Each record below gets repeated exactly, and pictures stay out of the copy.

*** Opening Dataset extract ***

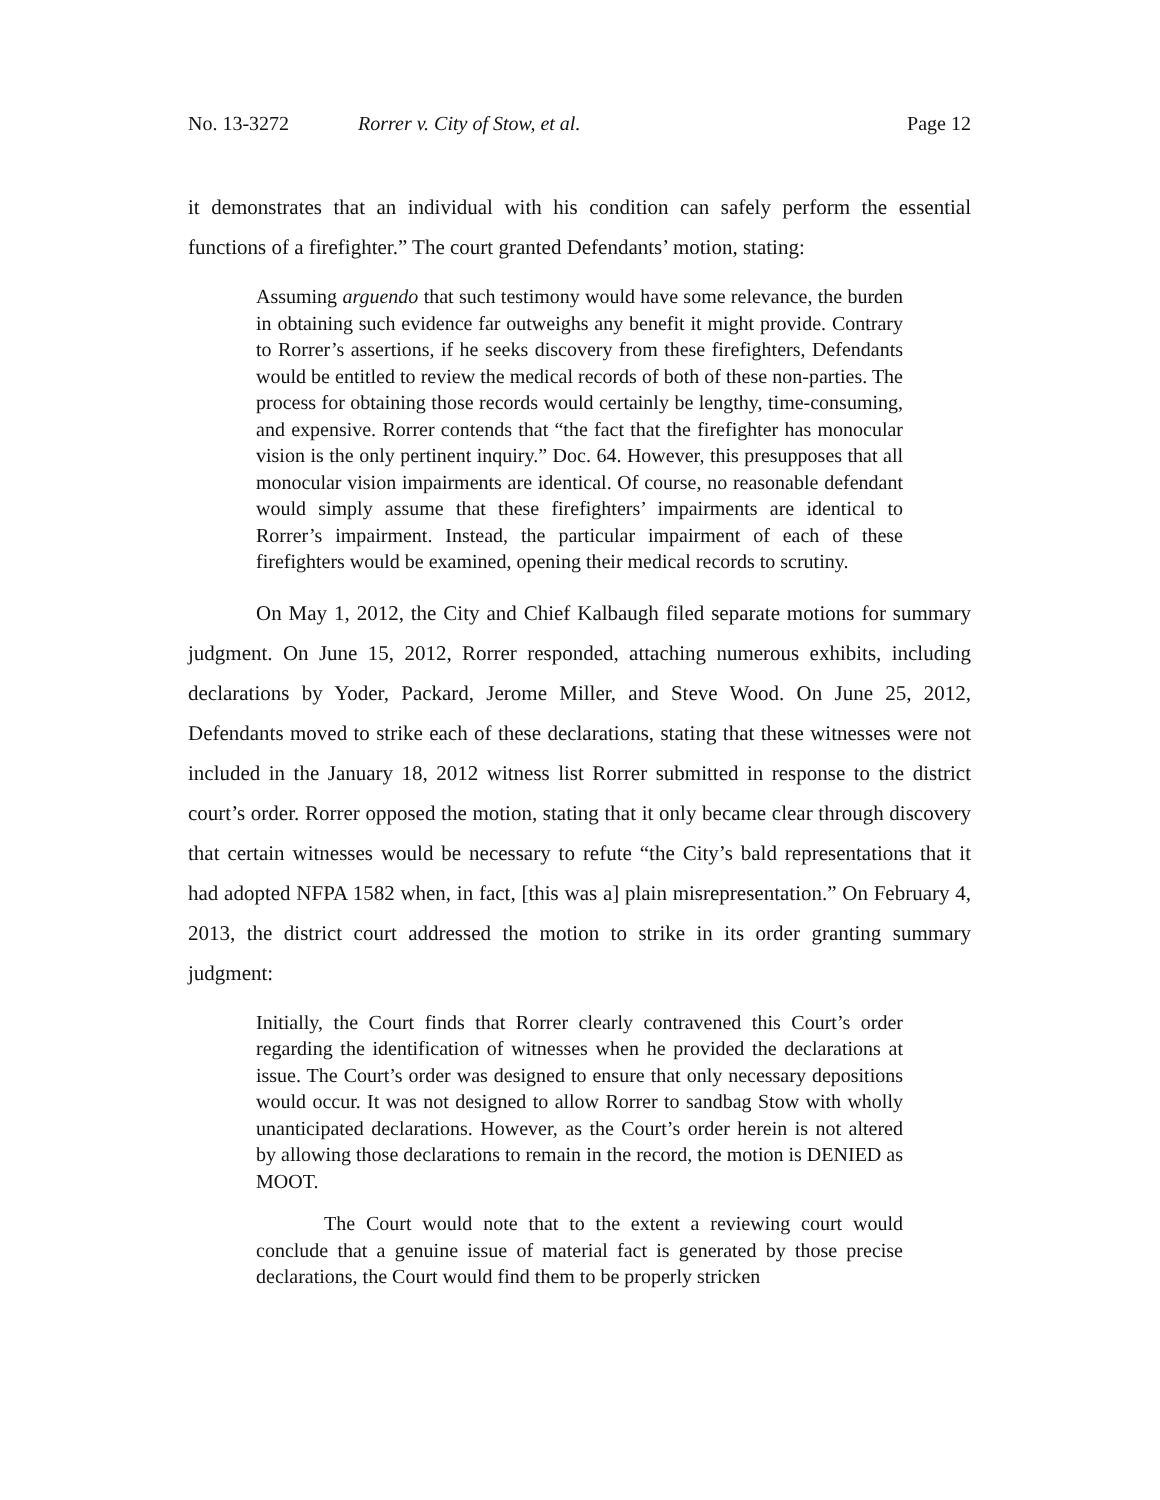No. 13-3272 Rorrer v. City of Stow, et al. Page 12
it demonstrates that an individual with his condition can safely perform the essential functions of a firefighter.” The court granted Defendants’ motion, stating:
Assuming arguendo that such testimony would have some relevance, the burden in obtaining such evidence far outweighs any benefit it might provide. Contrary to Rorrer’s assertions, if he seeks discovery from these firefighters, Defendants would be entitled to review the medical records of both of these non-parties. The process for obtaining those records would certainly be lengthy, time-consuming, and expensive. Rorrer contends that “the fact that the firefighter has monocular vision is the only pertinent inquiry.” Doc. 64. However, this presupposes that all monocular vision impairments are identical. Of course, no reasonable defendant would simply assume that these firefighters’ impairments are identical to Rorrer’s impairment. Instead, the particular impairment of each of these firefighters would be examined, opening their medical records to scrutiny.
On May 1, 2012, the City and Chief Kalbaugh filed separate motions for summary judgment. On June 15, 2012, Rorrer responded, attaching numerous exhibits, including declarations by Yoder, Packard, Jerome Miller, and Steve Wood. On June 25, 2012, Defendants moved to strike each of these declarations, stating that these witnesses were not included in the January 18, 2012 witness list Rorrer submitted in response to the district court’s order. Rorrer opposed the motion, stating that it only became clear through discovery that certain witnesses would be necessary to refute “the City’s bald representations that it had adopted NFPA 1582 when, in fact, [this was a] plain misrepresentation.” On February 4, 2013, the district court addressed the motion to strike in its order granting summary judgment:
Initially, the Court finds that Rorrer clearly contravened this Court’s order regarding the identification of witnesses when he provided the declarations at issue. The Court’s order was designed to ensure that only necessary depositions would occur. It was not designed to allow Rorrer to sandbag Stow with wholly unanticipated declarations. However, as the Court’s order herein is not altered by allowing those declarations to remain in the record, the motion is DENIED as MOOT.
The Court would note that to the extent a reviewing court would conclude that a genuine issue of material fact is generated by those precise declarations, the Court would find them to be properly stricken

*** Closing Dataset extract ***

▶ _Result of the exercise_:
No. 13-3272 Rorrer v. City of Stow, et al. Page 12
it demonstrates that an individual with his condition can safely perform the essential functions of a firefighter.” The court granted Defendants’ motion, stating:
Assuming arguendo that such testimony would have some relevance, the burden in obtaining such evidence far outweighs any benefit it might provide. Contrary to Rorrer’s assertions, if he seeks discovery from these firefighters, Defendants would be entitled to review the medical records of both of these non-parties. The process for obtaining those records would certainly be lengthy, time-consuming, and expensive. Rorrer contends that “the fact that the firefighter has monocular vision is the only pertinent inquiry.” Doc. 64. However, this presupposes that all monocular vision impairments are identical. Of course, no reasonable defendant would simply assume that these firefighters’ impairments are identical to Rorrer’s impairment. Instead, the particular impairment of each of these firefighters would be examined, opening their medical records to scrutiny.
On May 1, 2012, the City and Chief Kalbaugh filed separate motions for summary judgment. On June 15, 2012, Rorrer responded, attaching numerous exhibits, including declarations by Yoder, Packard, Jerome Miller, and Steve Wood. On June 25, 2012, Defendants moved to strike each of these declarations, stating that these witnesses were not included in the January 18, 2012 witness list Rorrer submitted in response to the district court’s order. Rorrer opposed the motion, stating that it only became clear through discovery that certain witnesses would be necessary to refute “the City’s bald representations that it had adopted NFPA 1582 when, in fact, [this was a] plain misrepresentation.” On February 4, 2013, the district court addressed the motion to strike in its order granting summary judgment:
Initially, the Court finds that Rorrer clearly contravened this Court’s order regarding the identification of witnesses when he provided the declarations at issue. The Court’s order was designed to ensure that only necessary depositions would occur. It was not designed to allow Rorrer to sandbag Stow with wholly unanticipated declarations. However, as the Court’s order herein is not altered by allowing those declarations to remain in the record, the motion is DENIED as MOOT.
The Court would note that to the extent a reviewing court would conclude that a genuine issue of material fact is generated by those precise declarations, the Court would find them to be properly stricken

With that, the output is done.